Exploratory Analysis
A correlation matrix is constructed from the quantitative variables to get a closer look at correlation values as well as the distributions of the variables in our dataset. Most of the correlations were weak. The only strong correlation observed was between loan annuity and loan amount which makes sense since we would expect the bank to be willing to loan more money if more collateral is presented. Most of the variables are right skewed. It is also interesting to see the presence of multiple distinct peaks among the different variable distributions.
Methods
Experiments
In addition to being listed on this report, the experiments conducted in this study are shared and maintained on Tableau Public. Feel free to check out my published worksheet below!
Factor Analysis
A Factor Analysis is more appropriate in this analysis than Principal Components Analysis because we are interested in seeing which latent indicators of trustworthiness / ability to pay back loans can be recovered from a set of manifest variables. A Maximum Likelihood Approach is used to determine, through repeated hypothesis testing, which number of factors is most appropriate.
Classification
K Nearest Neighbors:
- KNN classifiers with 10 values of k (1-10) are fitted and represented on plots showing the apparent and estimated error rates for the various values of k. An 80% ~ 20% holdout sample approach is used here to obtain the respective train and test sets.
Neural Nets:
- The second classification method used was neural nets. Neural nets are composed of layers of weighted neurons that pass on 0 or 1 depending on whether the weighted sums of their inputs exceed their activation potential. The system is modeled after the function of the neurons in the human brain. By working on the training set iteratively, the weights of the neurons can be refined based on the misclassifications until all training samples are classified (or, to reduce over fitting, until a certain number of iterations have been reached). By layering these sets of neurons and having the outputs of one layer be fed into the next, you can do this weight-refining approach several times and achieve accuracy in complex classifications far beyond the scope of regression, as evidenced by their use in photo analysis, voice identification, and of course in our own heads.

(JSON cuboid outputs)
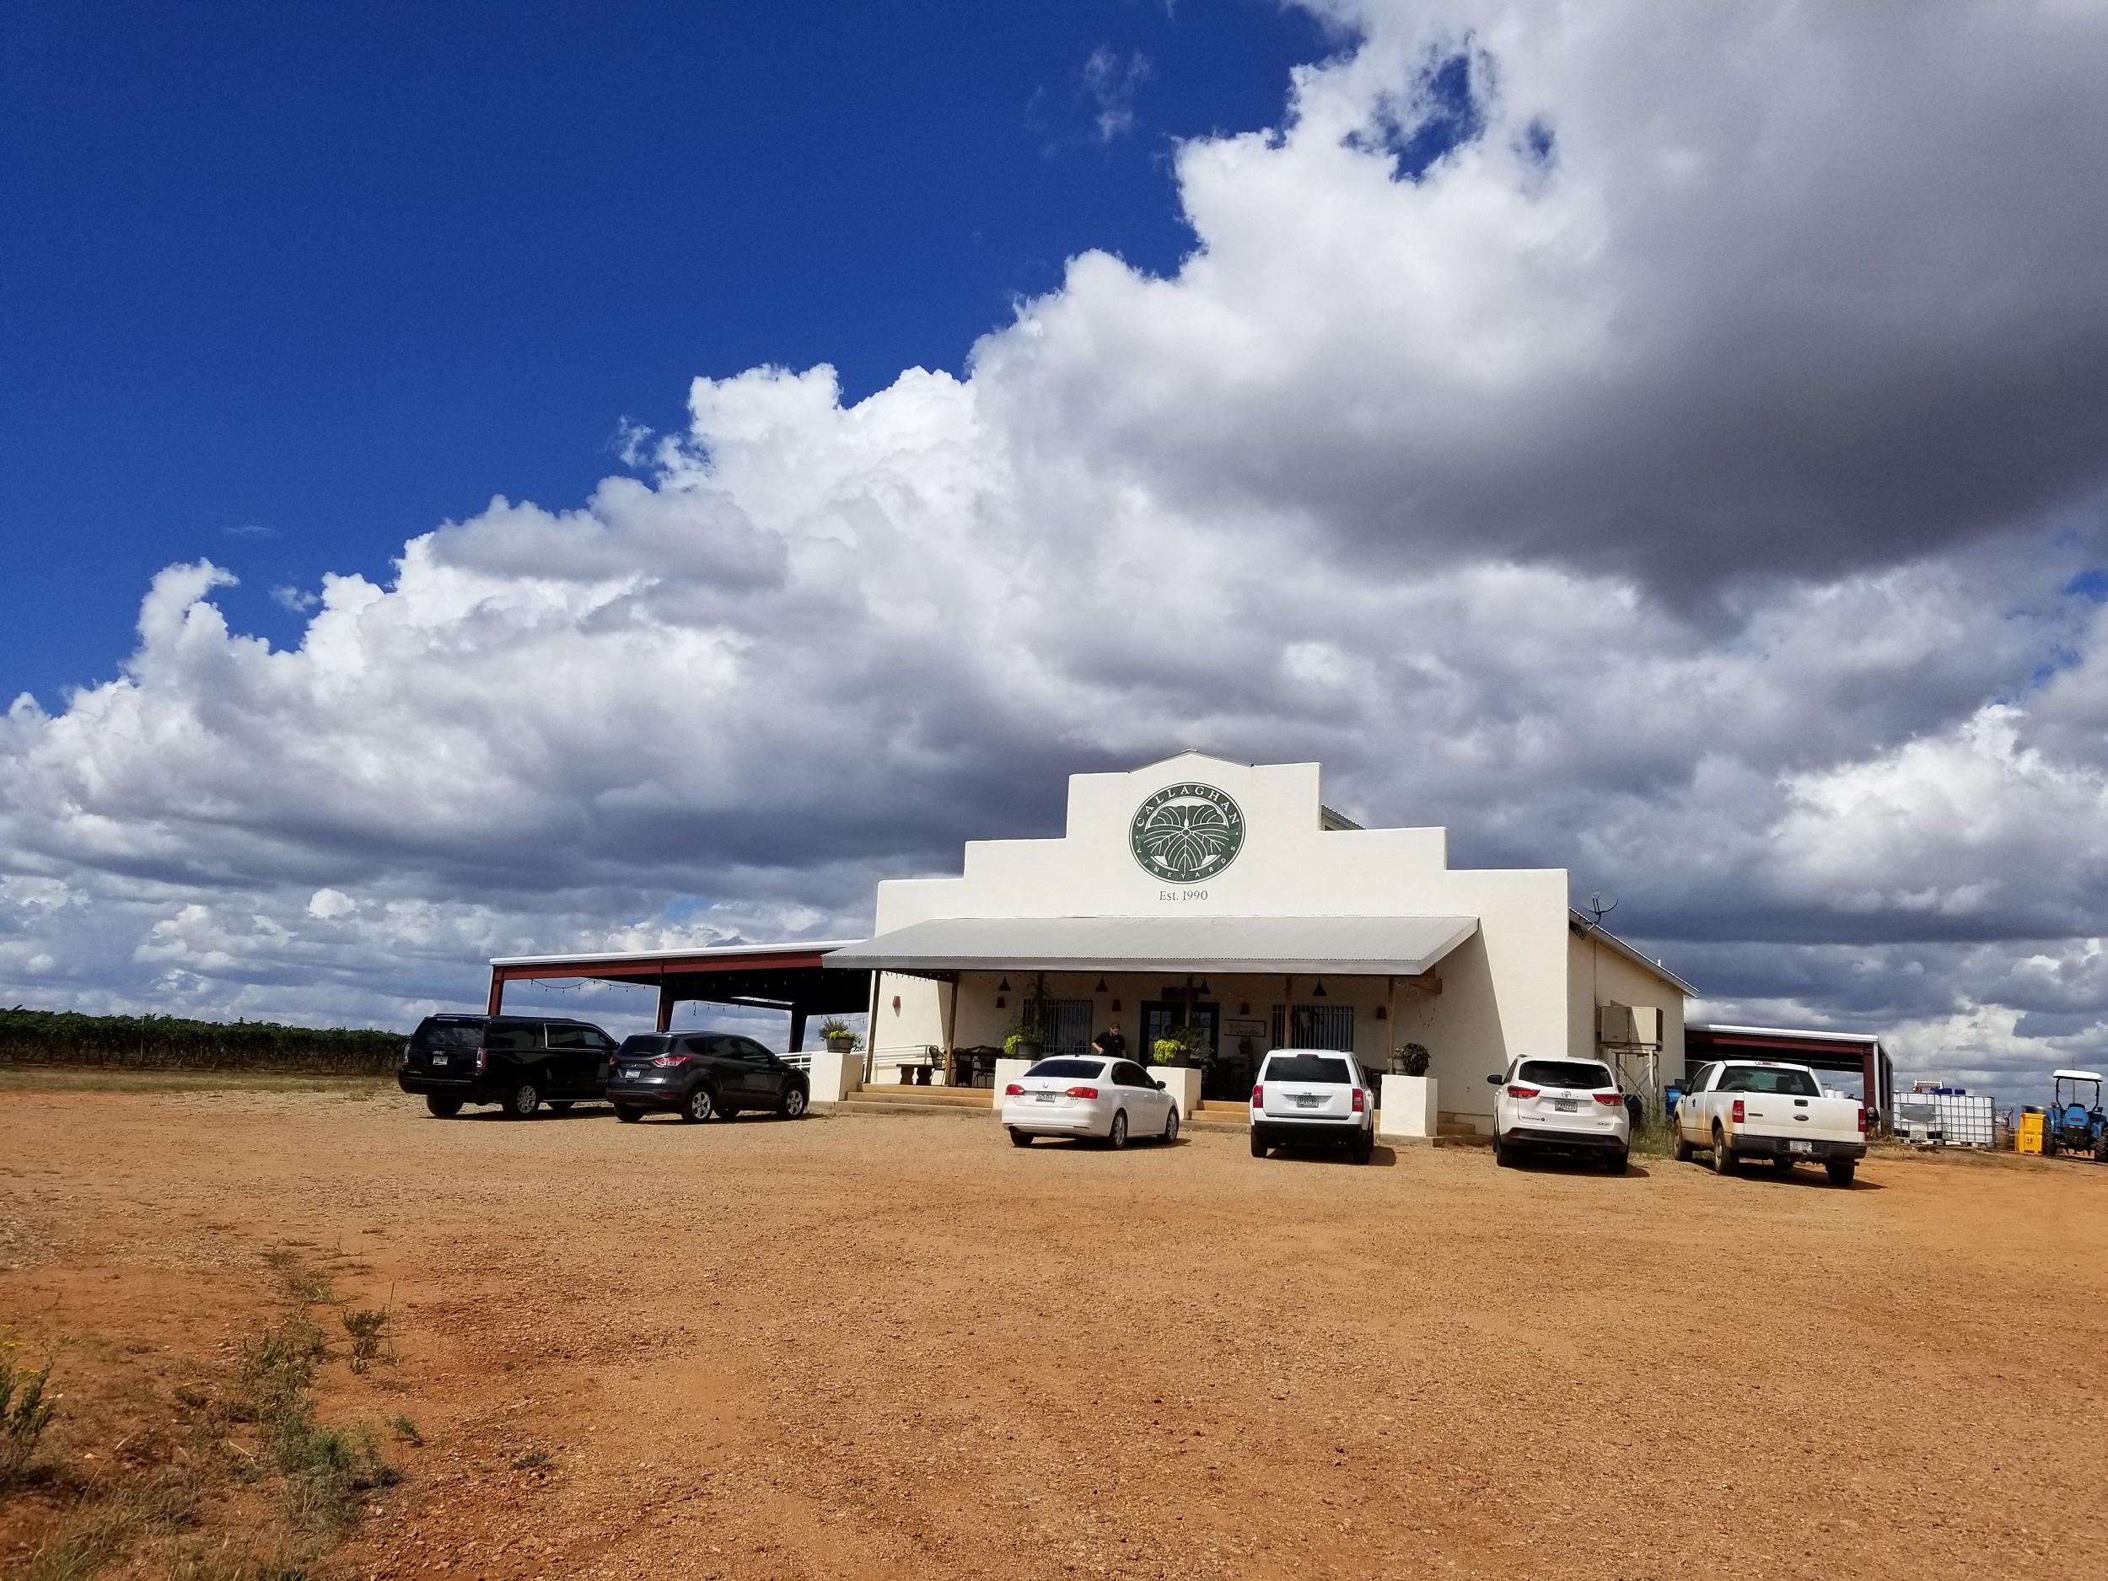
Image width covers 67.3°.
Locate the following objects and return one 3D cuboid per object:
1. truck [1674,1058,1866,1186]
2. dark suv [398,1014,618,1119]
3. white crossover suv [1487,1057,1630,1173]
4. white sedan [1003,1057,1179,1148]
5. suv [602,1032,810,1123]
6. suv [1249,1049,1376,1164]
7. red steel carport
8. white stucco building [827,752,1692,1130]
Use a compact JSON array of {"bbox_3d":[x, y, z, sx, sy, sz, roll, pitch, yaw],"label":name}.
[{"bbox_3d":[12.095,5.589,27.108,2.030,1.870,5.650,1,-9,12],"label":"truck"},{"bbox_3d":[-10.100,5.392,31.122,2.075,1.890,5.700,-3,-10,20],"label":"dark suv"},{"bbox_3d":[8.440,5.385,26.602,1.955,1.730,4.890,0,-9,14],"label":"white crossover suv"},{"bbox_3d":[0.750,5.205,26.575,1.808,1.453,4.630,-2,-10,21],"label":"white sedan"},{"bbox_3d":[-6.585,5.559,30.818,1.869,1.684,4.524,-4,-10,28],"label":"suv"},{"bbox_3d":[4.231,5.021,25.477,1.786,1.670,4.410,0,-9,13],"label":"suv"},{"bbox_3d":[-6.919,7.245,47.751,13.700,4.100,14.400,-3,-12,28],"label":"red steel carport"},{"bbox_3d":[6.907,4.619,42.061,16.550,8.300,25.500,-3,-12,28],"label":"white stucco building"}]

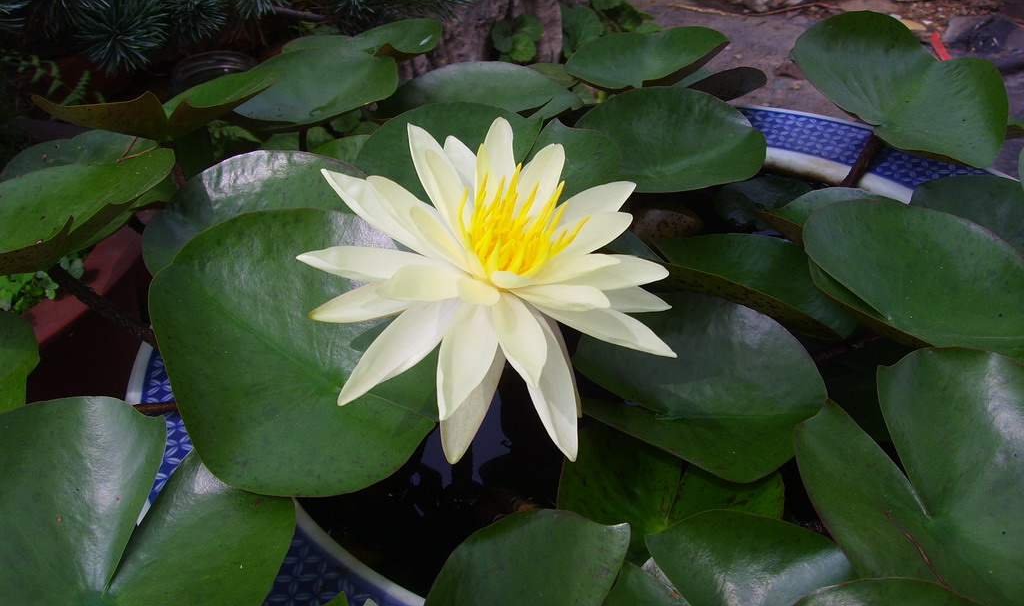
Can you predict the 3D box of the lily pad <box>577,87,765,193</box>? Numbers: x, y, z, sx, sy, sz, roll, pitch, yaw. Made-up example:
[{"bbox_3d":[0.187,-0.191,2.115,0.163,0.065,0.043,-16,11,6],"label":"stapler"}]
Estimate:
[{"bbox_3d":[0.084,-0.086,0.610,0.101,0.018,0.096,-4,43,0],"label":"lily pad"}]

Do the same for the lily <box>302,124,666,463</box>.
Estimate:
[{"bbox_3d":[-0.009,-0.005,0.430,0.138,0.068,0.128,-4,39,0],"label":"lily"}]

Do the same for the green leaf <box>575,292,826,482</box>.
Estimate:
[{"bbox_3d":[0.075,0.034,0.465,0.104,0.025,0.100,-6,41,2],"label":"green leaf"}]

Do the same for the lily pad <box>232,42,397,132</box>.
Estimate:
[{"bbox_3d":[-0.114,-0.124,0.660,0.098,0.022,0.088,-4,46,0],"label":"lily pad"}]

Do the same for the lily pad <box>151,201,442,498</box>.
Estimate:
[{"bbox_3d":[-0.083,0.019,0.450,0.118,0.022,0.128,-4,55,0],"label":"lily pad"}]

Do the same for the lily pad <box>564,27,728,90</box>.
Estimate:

* EXERCISE DETAILS *
Revise the loan analysis between "Exploratory Analysis" and "different variable distributions.", inclusive, and give that part again with "right skewed" changed to "positively skewed". The lines are not needed here.

* RESPONSE TO THE TASK *
Exploratory Analysis
A correlation matrix is constructed from the quantitative variables to get a closer look at correlation values as well as the distributions of the variables in our dataset. Most of the correlations were weak. The only strong correlation observed was between loan annuity and loan amount which makes sense since we would expect the bank to be willing to loan more money if more collateral is presented. Most of the variables are positively skewed. It is also interesting to see the presence of multiple distinct peaks among the different variable distributions.